**TASK DESCRIPTION**
Swap every "catalogue" in the records below for "catalog", and reproduce the records with nothing else changed. Leave the pictures out of your answer.

**Source data**
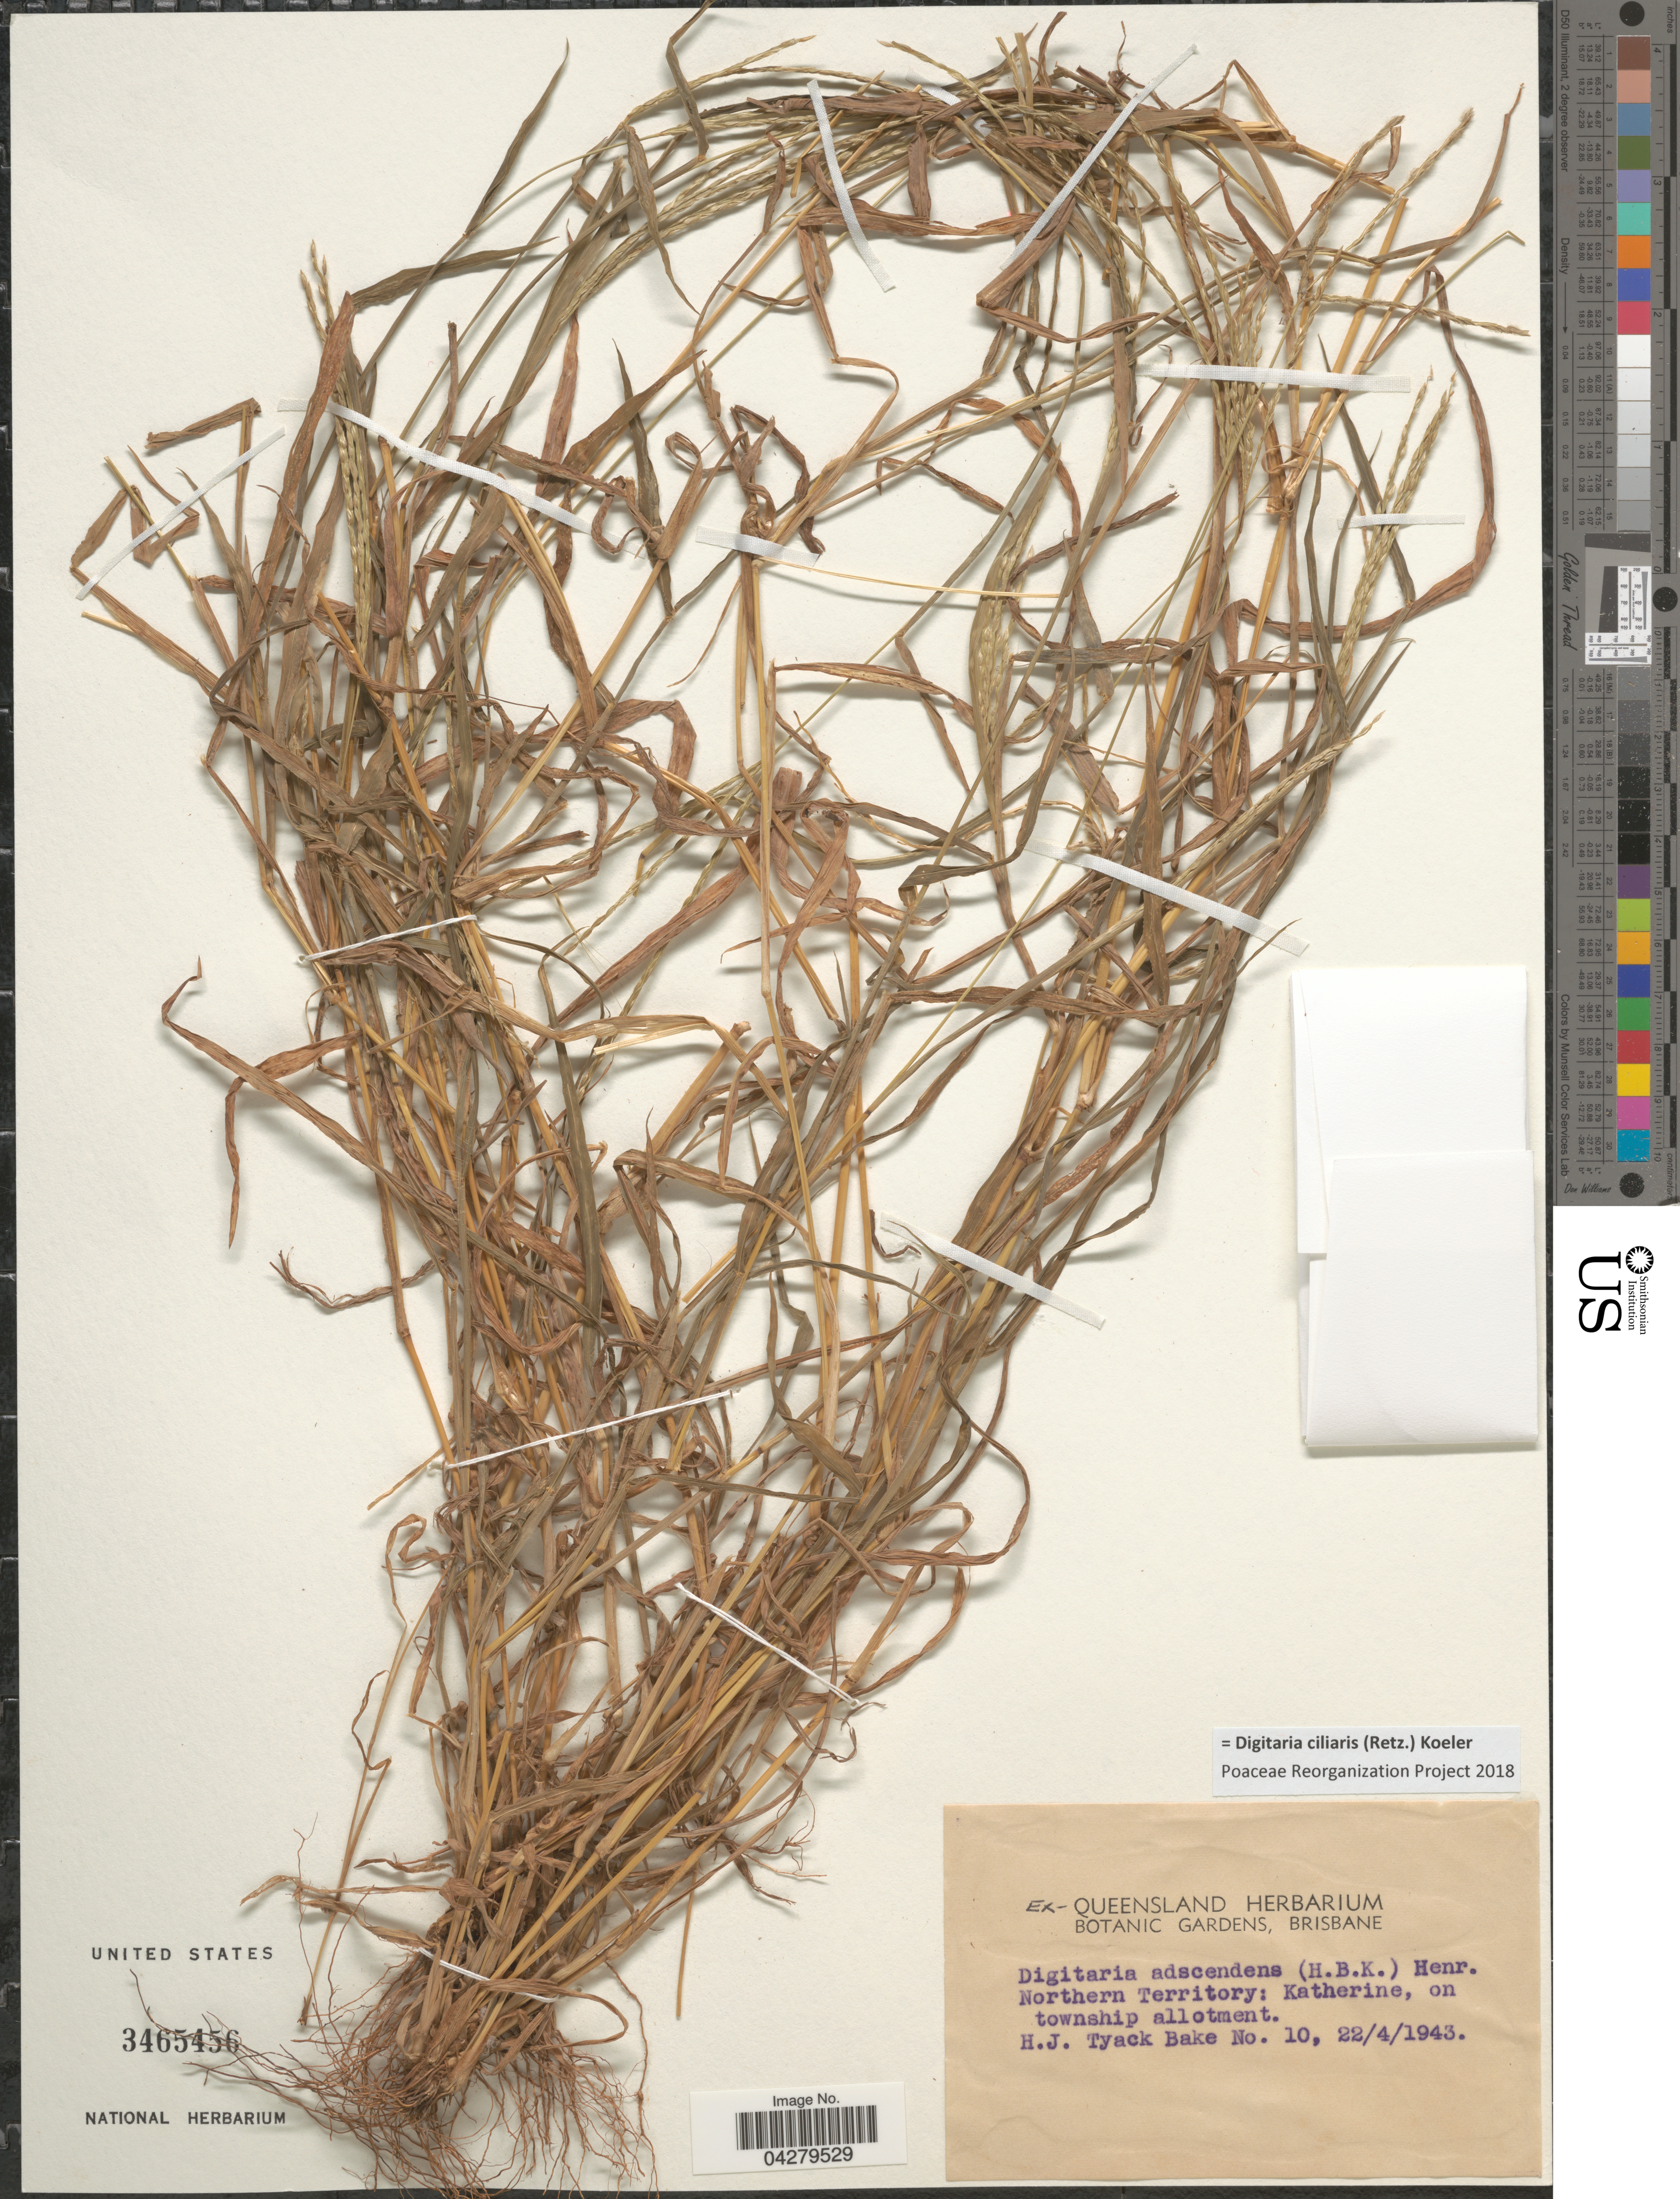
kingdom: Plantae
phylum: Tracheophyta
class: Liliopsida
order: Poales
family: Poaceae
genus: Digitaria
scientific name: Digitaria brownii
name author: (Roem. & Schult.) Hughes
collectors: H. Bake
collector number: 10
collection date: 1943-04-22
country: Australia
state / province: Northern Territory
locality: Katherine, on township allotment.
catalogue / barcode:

**COMPLETE RESPONSE**
kingdom: Plantae
phylum: Tracheophyta
class: Liliopsida
order: Poales
family: Poaceae
genus: Digitaria
scientific name: Digitaria brownii
name author: (Roem. & Schult.) Hughes
collectors: H. Bake
collector number: 10
collection date: 1943-04-22
country: Australia
state / province: Northern Territory
locality: Katherine, on township allotment.
catalog / barcode:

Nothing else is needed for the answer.